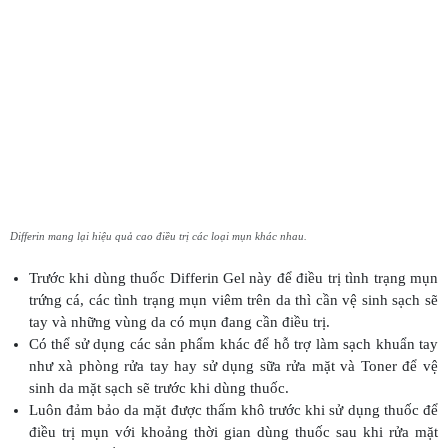
Differin mang lại hiệu quả cao điều trị các loại mụn khác nhau.
Trước khi dùng thuốc Differin Gel này để điều trị tình trạng mụn
trứng cá, các tình trạng mụn viêm trên da thì cần vệ sinh sạch sẽ
tay và những vùng da có mụn đang cần điều trị.
Có thể sử dụng các sản phẩm khác để hỗ trợ làm sạch khuẩn tay
như xà phòng rửa tay hay sử dụng sữa rửa mặt và Toner để vệ
sinh da mặt sạch sẽ trước khi dùng thuốc.
Luôn đảm bảo da mặt được thấm khô trước khi sử dụng thuốc để
điều trị mụn với khoảng thời gian dùng thuốc sau khi rửa mặt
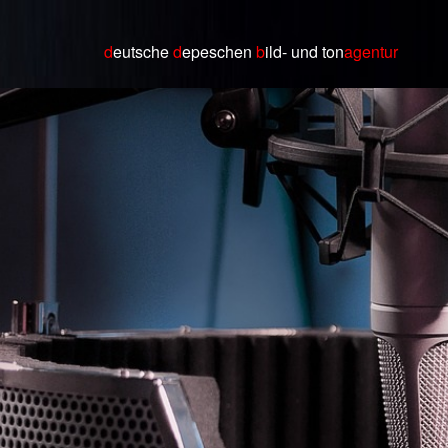
d
eutsche
d
epeschen
b
ild
- und ton
agentur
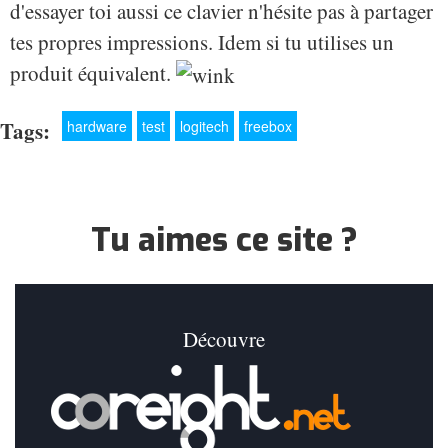
d'essayer toi aussi ce clavier n'hésite pas à partager
tes propres impressions. Idem si tu utilises un
produit équivalent.
Tags:
hardware
test
logitech
freebox
Tu aimes ce site ?
Découvre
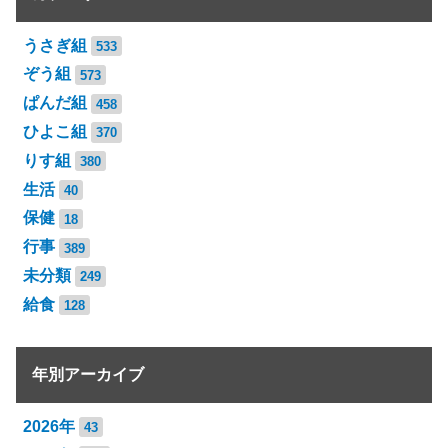
うさぎ組
533
ぞう組
573
ぱんだ組
458
ひよこ組
370
りす組
380
生活
40
保健
18
行事
389
未分類
249
給食
128
年別アーカイブ
2026年
43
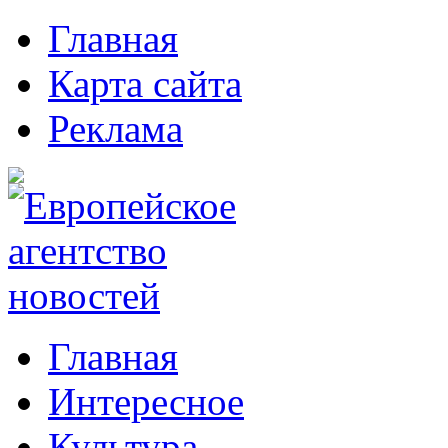
Главная
Карта сайта
Реклама
Главная
Интересное
Культура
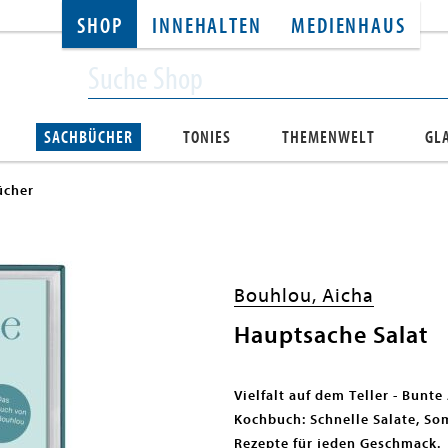
SHOP
INNEHALTEN
MEDIENHAUS
SACHBÜCHER
TONIES
THEMENWELT
GL
cher
Bouhlou, Aicha
Hauptsache Salat
Vielfalt auf dem Teller - Bunte
Kochbuch: Schnelle Salate, So
Rezepte für jeden Geschmack.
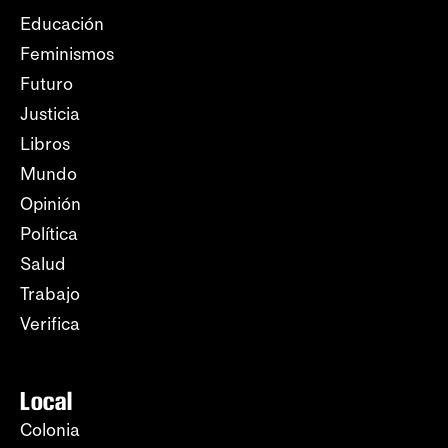
Educación
Feminismos
Futuro
Justicia
Libros
Mundo
Opinión
Política
Salud
Trabajo
Verifica
Local
Colonia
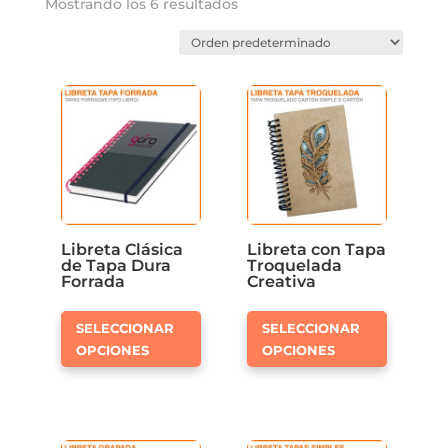
Mostrando los 6 resultados
Libreta Clásica
Libreta con Tapa
de Tapa Dura
Troquelada
Forrada
Creativa
Este
Este
SELECCIONAR
SELECCIONAR
producto
product
OPCIONES
OPCIONES
tiene
tiene
múltiples
múltiple
variantes.
variante
Las
Las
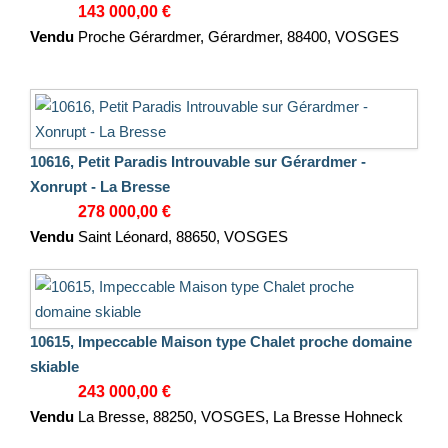
143 000,00 €
Vendu
Proche Gérardmer, Gérardmer, 88400, VOSGES
10616, Petit Paradis Introuvable sur Gérardmer -
Xonrupt - La Bresse
278 000,00 €
Vendu
Saint Léonard, 88650, VOSGES
10615, Impeccable Maison type Chalet proche domaine
skiable
243 000,00 €
Vendu
La Bresse, 88250, VOSGES, La Bresse Hohneck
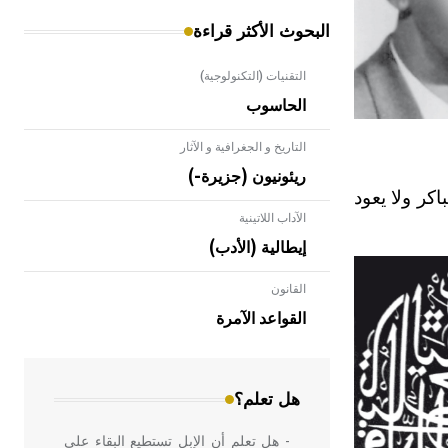
البحوث الأكثر قراءة
التقنيات (التكنولوجية)
الحاسوب
التاريخ و الجغرافية و الآثار
ريئونيون (جزيرة-)
كر ولا يعود
الآداب اللاتينية
إيطالية (الأدب)
القانون
- هل تعلم أن الأبلق نوع من الفنون
الهندسية التي ارتبطت بالعمارة الإسلامية
القواعد الآمرة
في بلاد الشام ومصر خاصة، حيث يحرص
المعمار على بناء مداميكه وخاصة في
الواجهات
هل تعلم؟
- هل تعلم أن الإبل تستطيع البقاء على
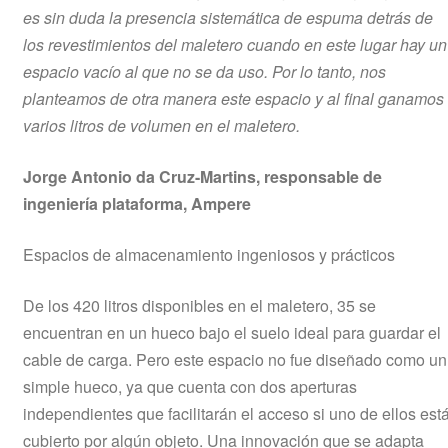
es sin duda la presencia sistemática de espuma detrás de
los revestimientos del maletero cuando en este lugar hay un
espacio vacío al que no se da uso. Por lo tanto, nos
planteamos de otra manera este espacio y al final ganamos
varios litros de volumen en el maletero.
Jorge Antonio da Cruz-Martins, responsable de
ingeniería plataforma, Ampere
Espacios de almacenamiento ingeniosos y prácticos
De los 420 litros disponibles en el maletero, 35 se
encuentran en un hueco bajo el suelo ideal para guardar el
cable de carga. Pero este espacio no fue diseñado como un
simple hueco, ya que cuenta con dos aperturas
independientes que facilitarán el acceso si uno de ellos est
cubierto por algún objeto. Una innovación que se adapta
★ ★ ★ ★ ★ ★ ★
> **Task**
Copy the text of every record above line for line, without changing anything, and leave the pictures out of your answer.

> **Response to this exercise**
Differin mang lại hiệu quả cao điều trị các loại mụn khác nhau.
Trước khi dùng thuốc Differin Gel này để điều trị tình trạng mụn
trứng cá, các tình trạng mụn viêm trên da thì cần vệ sinh sạch sẽ
tay và những vùng da có mụn đang cần điều trị.
Có thể sử dụng các sản phẩm khác để hỗ trợ làm sạch khuẩn tay
như xà phòng rửa tay hay sử dụng sữa rửa mặt và Toner để vệ
sinh da mặt sạch sẽ trước khi dùng thuốc.
Luôn đảm bảo da mặt được thấm khô trước khi sử dụng thuốc để
điều trị mụn với khoảng thời gian dùng thuốc sau khi rửa mặt
d
eutsche
d
epeschen
b
ild
- und ton
agentur
d'essayer toi aussi ce clavier n'hésite pas à partager
tes propres impressions. Idem si tu utilises un
produit équivalent.
Tags:
hardware
test
logitech
freebox
Tu aimes ce site ?
Découvre
うさぎ組
533
ぞう組
573
ぱんだ組
458
ひよこ組
370
りす組
380
生活
40
保健
18
行事
389
未分類
249
給食
128
年別アーカイブ
2026年
43
Главная
Карта сайта
Реклама
Главная
Интересное
Культура
SHOP
INNEHALTEN
MEDIENHAUS
SACHBÜCHER
TONIES
THEMENWELT
GL
cher
Bouhlou, Aicha
Hauptsache Salat
Vielfalt auf dem Teller - Bunte
Kochbuch: Schnelle Salate, So
Rezepte für jeden Geschmack.
Educación
Feminismos
Futuro
Justicia
Libros
Mundo
Opinión
Política
Salud
Trabajo
Verifica
Local
Colonia
Mostrando los 6 resultados
Libreta Clásica
Libreta con Tapa
de Tapa Dura
Troquelada
Forrada
Creativa
Este
Este
SELECCIONAR
SELECCIONAR
producto
product
OPCIONES
OPCIONES
tiene
tiene
múltiples
múltiple
variantes.
variante
Las
Las
143 000,00 €
Vendu
Proche Gérardmer, Gérardmer, 88400, VOSGES
10616, Petit Paradis Introuvable sur Gérardmer -
Xonrupt - La Bresse
278 000,00 €
Vendu
Saint Léonard, 88650, VOSGES
10615, Impeccable Maison type Chalet proche domaine
skiable
243 000,00 €
Vendu
La Bresse, 88250, VOSGES, La Bresse Hohneck
البحوث الأكثر قراءة
التقنيات (التكنولوجية)
الحاسوب
التاريخ و الجغرافية و الآثار
ريئونيون (جزيرة-)
كر ولا يعود
الآداب اللاتينية
إيطالية (الأدب)
القانون
- هل تعلم أن الأبلق نوع من الفنون
الهندسية التي ارتبطت بالعمارة الإسلامية
القواعد الآمرة
في بلاد الشام ومصر خاصة، حيث يحرص
المعمار على بناء مداميكه وخاصة في
الواجهات
هل تعلم؟
- هل تعلم أن الإبل تستطيع البقاء على
es sin duda la presencia sistemática de espuma detrás de
los revestimientos del maletero cuando en este lugar hay un
espacio vacío al que no se da uso. Por lo tanto, nos
planteamos de otra manera este espacio y al final ganamos
varios litros de volumen en el maletero.
Jorge Antonio da Cruz-Martins, responsable de
ingeniería plataforma, Ampere
Espacios de almacenamiento ingeniosos y prácticos
De los 420 litros disponibles en el maletero, 35 se
encuentran en un hueco bajo el suelo ideal para guardar el
cable de carga. Pero este espacio no fue diseñado como un
simple hueco, ya que cuenta con dos aperturas
independientes que facilitarán el acceso si uno de ellos est
cubierto por algún objeto. Una innovación que se adapta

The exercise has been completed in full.